Although Iranians were indeed using Twitter to communicate in 2009, they were mainly communicating with the outside world rather than with each other. This time, it’s different.

It's no exaggeration to say that this time, technology really is playing a central role in allowing people to organize, share information with each other.

These protests began on December 28, over the sharp rise in the cost of living but have expanded to a wide-ranging anti-regime protest. So far, at least 21 people have been killed and 450 arrested.

In response, the Regime shut down social media sites that the protesters were communicating through.

When one thinks about the events last weekend in Mashhad and how quickly they were followed up the next day in dozens of far and near cities of Mashhad, one can only surmise that social media played a huge role in disseminating that news and motivating other protesters to be out there within 24 hours."

It is notable that it isn’t a case of a few channels or posts going viral but of everyone talking amongst their friends that has caused the movement to grow so fast and so far.

The app that is most used by ordinary Iranians is Telegram- because of its end-to-end encryption feature that means that they have added security against the Regime. It is estimated that half of Iran’s 80 million citizens use the app.

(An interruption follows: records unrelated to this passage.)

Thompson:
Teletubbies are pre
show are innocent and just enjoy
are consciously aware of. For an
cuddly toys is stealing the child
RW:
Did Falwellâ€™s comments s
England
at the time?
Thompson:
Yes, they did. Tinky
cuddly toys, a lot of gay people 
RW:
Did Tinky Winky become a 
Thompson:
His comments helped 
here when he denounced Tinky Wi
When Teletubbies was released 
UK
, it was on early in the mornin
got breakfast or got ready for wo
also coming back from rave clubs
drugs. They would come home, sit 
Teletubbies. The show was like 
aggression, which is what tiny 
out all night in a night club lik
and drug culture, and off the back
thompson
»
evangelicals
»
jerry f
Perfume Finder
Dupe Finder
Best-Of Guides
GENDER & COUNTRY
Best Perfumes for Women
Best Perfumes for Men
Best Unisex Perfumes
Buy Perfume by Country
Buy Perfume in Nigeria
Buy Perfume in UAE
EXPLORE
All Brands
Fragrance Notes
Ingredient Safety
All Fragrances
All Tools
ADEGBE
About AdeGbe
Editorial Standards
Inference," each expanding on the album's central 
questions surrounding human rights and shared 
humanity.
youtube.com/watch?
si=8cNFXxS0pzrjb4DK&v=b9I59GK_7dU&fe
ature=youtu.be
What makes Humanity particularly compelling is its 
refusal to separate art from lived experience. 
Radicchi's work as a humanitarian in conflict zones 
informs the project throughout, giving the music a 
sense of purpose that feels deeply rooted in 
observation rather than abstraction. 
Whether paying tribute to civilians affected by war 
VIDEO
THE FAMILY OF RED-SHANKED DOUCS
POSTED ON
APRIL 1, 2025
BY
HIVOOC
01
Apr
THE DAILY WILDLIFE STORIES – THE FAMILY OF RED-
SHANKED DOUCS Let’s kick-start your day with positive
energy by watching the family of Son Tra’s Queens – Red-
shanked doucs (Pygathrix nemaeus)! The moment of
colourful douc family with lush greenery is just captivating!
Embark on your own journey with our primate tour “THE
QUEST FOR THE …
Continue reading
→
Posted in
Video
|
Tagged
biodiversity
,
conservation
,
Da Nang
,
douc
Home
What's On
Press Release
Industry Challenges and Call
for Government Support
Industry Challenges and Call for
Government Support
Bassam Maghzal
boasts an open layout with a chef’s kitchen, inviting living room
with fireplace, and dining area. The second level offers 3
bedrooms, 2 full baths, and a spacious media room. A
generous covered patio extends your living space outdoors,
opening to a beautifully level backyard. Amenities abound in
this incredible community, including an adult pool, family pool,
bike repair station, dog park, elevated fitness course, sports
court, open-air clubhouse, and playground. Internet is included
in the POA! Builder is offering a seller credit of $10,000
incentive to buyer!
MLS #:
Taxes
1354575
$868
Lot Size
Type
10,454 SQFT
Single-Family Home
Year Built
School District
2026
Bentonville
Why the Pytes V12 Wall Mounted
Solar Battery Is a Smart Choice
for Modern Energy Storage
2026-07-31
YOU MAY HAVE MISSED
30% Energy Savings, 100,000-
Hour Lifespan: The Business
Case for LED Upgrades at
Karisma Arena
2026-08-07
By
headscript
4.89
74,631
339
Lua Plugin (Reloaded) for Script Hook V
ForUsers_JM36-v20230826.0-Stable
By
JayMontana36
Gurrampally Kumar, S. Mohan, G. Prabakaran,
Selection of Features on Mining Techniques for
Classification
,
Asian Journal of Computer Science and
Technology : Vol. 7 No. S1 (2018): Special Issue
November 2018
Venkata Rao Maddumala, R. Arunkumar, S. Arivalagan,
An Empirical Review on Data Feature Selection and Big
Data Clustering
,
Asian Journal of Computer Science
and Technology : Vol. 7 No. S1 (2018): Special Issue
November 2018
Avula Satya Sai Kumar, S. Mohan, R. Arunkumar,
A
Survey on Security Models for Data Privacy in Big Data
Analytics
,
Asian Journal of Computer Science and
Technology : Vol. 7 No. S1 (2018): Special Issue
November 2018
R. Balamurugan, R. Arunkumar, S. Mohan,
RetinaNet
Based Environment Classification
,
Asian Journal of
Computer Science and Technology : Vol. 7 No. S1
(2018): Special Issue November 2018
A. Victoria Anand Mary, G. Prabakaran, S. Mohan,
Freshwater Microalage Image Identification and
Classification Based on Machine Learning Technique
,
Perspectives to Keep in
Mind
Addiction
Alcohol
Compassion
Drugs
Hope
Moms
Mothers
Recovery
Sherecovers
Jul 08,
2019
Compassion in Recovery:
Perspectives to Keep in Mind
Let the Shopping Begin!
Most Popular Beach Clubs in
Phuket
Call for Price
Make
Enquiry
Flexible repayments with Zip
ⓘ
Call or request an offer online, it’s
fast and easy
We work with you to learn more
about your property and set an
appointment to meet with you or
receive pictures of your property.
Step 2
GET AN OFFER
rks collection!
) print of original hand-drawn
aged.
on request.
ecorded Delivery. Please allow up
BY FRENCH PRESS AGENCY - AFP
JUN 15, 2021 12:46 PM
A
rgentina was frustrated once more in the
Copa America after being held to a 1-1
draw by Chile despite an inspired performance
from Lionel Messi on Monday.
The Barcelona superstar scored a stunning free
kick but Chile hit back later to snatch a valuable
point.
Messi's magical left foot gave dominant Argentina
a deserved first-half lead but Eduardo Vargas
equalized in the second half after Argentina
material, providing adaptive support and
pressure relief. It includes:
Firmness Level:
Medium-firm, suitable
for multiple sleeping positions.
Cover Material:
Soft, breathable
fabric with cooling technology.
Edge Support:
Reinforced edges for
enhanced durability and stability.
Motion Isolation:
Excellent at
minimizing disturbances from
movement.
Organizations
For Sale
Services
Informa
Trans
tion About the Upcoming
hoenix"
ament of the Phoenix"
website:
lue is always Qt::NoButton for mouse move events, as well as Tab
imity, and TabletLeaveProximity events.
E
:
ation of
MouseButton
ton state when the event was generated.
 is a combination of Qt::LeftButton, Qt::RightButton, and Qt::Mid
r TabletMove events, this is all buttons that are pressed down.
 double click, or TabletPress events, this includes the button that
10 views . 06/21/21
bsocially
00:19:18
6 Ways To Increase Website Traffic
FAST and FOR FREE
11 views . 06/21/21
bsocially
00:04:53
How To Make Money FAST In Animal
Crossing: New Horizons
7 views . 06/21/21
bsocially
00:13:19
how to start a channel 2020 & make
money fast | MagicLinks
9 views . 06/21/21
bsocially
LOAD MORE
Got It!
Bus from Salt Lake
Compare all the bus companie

Of course, many businesses also use Telegram which means that the restrictions are hurting the Iranian economy as well.

The Iranian Regime originally asked Telegram to put curbs on their service but when they didn’t, Iran blocked it and Instagram all together and reduced overall internet speeds.

In fact we can't really know what the effect or the significance of Telegram is for these particular protests, but we can gauge the reaction of the authorities. Telegram has been popular since 2015, but it's only been in the past few days that they've been really cracking down, becoming sensitive toward it."

Many Iranian are getting around the block through the use of backdoor software and virtual private networks (VPNs) but not everyone is technically savvy enough to do this.